Sunday, May 10, 2009

Before Dawn

Early morning, before the sun shows its face, the clearest sound is the chirp of distant tree frogs up in the trees and down near the river there is the other sound of the steady drip of leftover raindrops sliding from the leaves of the trees to the ground. The drops hit with a popping sound and if there is a small breeze the pops fall on top of one another in a crazy chase. The full moon sits smiling in the black western sky like half a peach, glowing with the promise of warm spring. The air, although comfortably cool, is still damp from the many days of heavy rain. It smells laundry clean. Soon birdsong and boatsong will thrust their energy into the silence. But for this very brief time all is quiet except for the distant and short tweet of frogs and the rhythmic jazz of drip-drops all around me.

Saturday, May 09, 2009

Royals do it on the beach.

(This blog title will get those search engines coming to this blog...;-) )
Like every hangout for the single folks a show-off always makes the grand entrance arriving late but in style because he is such a 'cool dude.'

He moves right on in to ask the prettiest sweetie if she wants to dance and it looks like the chemistry is working just right.

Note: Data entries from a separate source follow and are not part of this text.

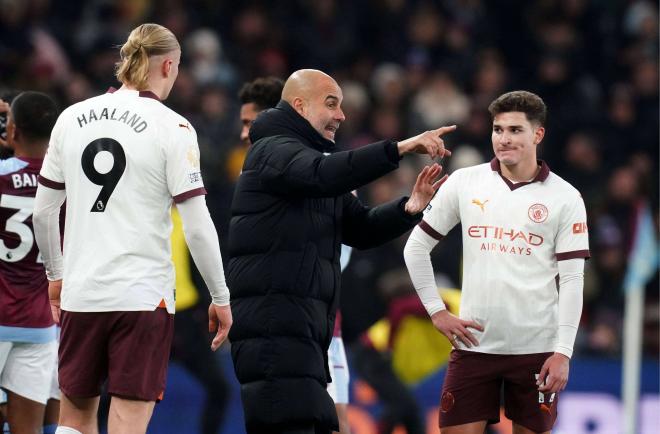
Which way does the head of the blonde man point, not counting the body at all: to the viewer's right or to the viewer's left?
to the viewer's right

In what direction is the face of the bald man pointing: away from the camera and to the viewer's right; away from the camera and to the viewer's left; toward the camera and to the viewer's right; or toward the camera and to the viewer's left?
toward the camera and to the viewer's right

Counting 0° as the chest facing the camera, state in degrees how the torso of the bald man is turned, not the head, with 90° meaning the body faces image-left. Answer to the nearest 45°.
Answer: approximately 270°

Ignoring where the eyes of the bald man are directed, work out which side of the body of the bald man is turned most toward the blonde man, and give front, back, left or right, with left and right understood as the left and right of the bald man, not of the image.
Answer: back
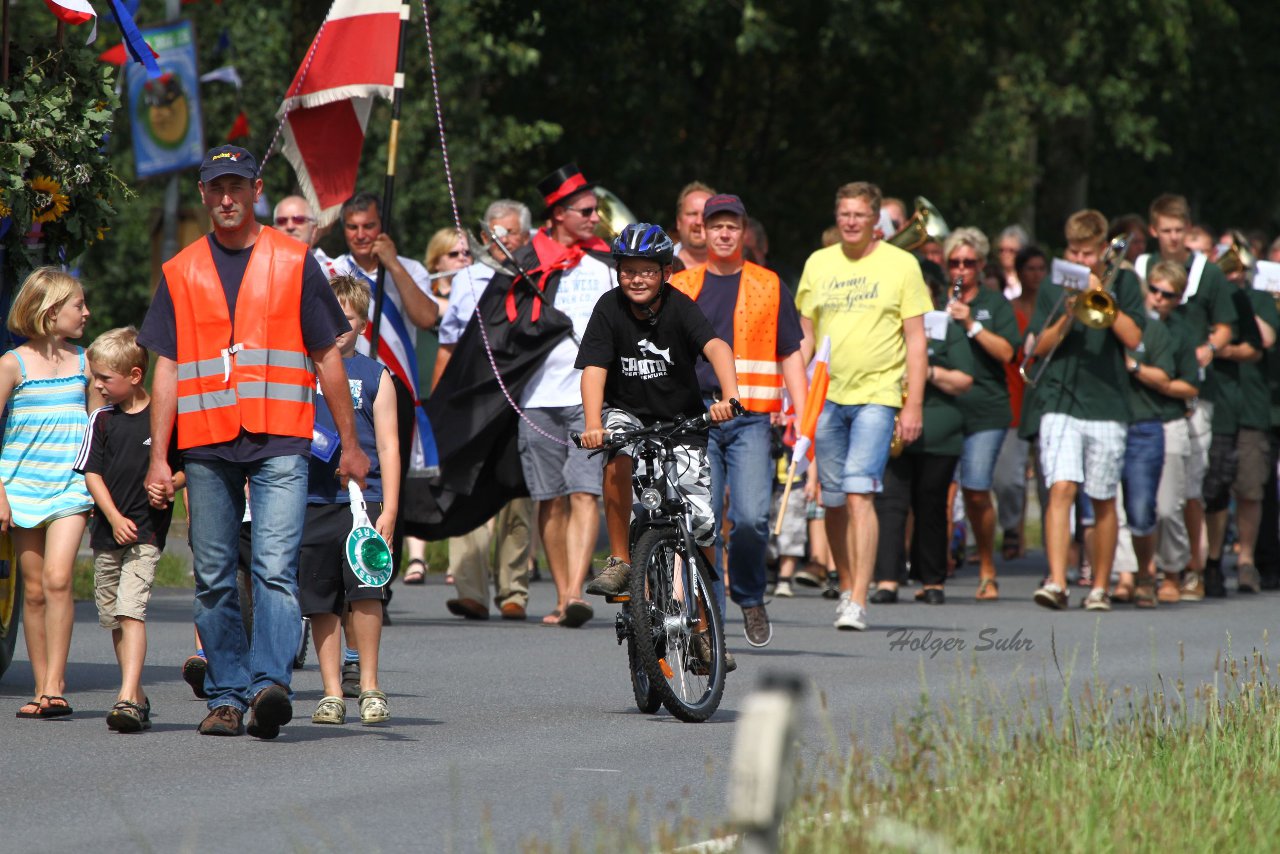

Well, one thing leads to another---you know how that goes. (No, he is not standing behind her!)

Mating Royal Terns

Friday, May 08, 2009

Bounded by Skull Creek

Pinckney Island is dark and mysterious but intriguing like a young Latin woman ever changing. It is also unforgiving like an emotional teenager. She must be avoided during the hot months of summer or you will be eaten alive or wish your were elsewhere. She can be truly explored only with a bike and patience and time.

The island was once the plantation of a rich southern lawyer in the 1800's and this history has pretty much been camouflaged with the passing of time. Pine and palmetto woods, marshland and 14 miles of trails are what one discovers now. It is a wonderful place for photographing birds. Above is an anhinga in traditional pose.

Here is a closer view of him grooming.

And finally, this is a nesting bird and if you click on the photo it looks like it has the markings of our anhinga. Maybe? Maybe not.

Thursday, May 07, 2009

Drum Roll, Please

Last Tuesday, May 5, I was heading out to the vegetable garden to weed. It has been raining every day (and night) since we returned and I began to feel that rain would never stop so that I could weed!

First there was the bed (photo above) with broccoli (far row) kohlrabi (closer row) and the bok choi (closest in the photo) which had bolted with lovely yellow flowers. Lots of little weeds hiding in the shade of these big green leaves.

Then I turned to the first of the strawberry beds and tried not to think how many blossoms had already set and how busy I was going to be in the coming weeks.

Now, for the DRUM ROLL, please. The biggest surprise was finding the two heritage tomato plants we had ordered from Burpee already showing off their stuff. They were only about 4 inches when we planted them before our trip. Look...there are blossoms. Even the regular tomato only 6 inches high in another bed and grown from seed is producing a blossom which you can barely see in the center of the picture below! With all this rain, I will be truly surprised if they set. But tomato blossoms in May...I have never seen that!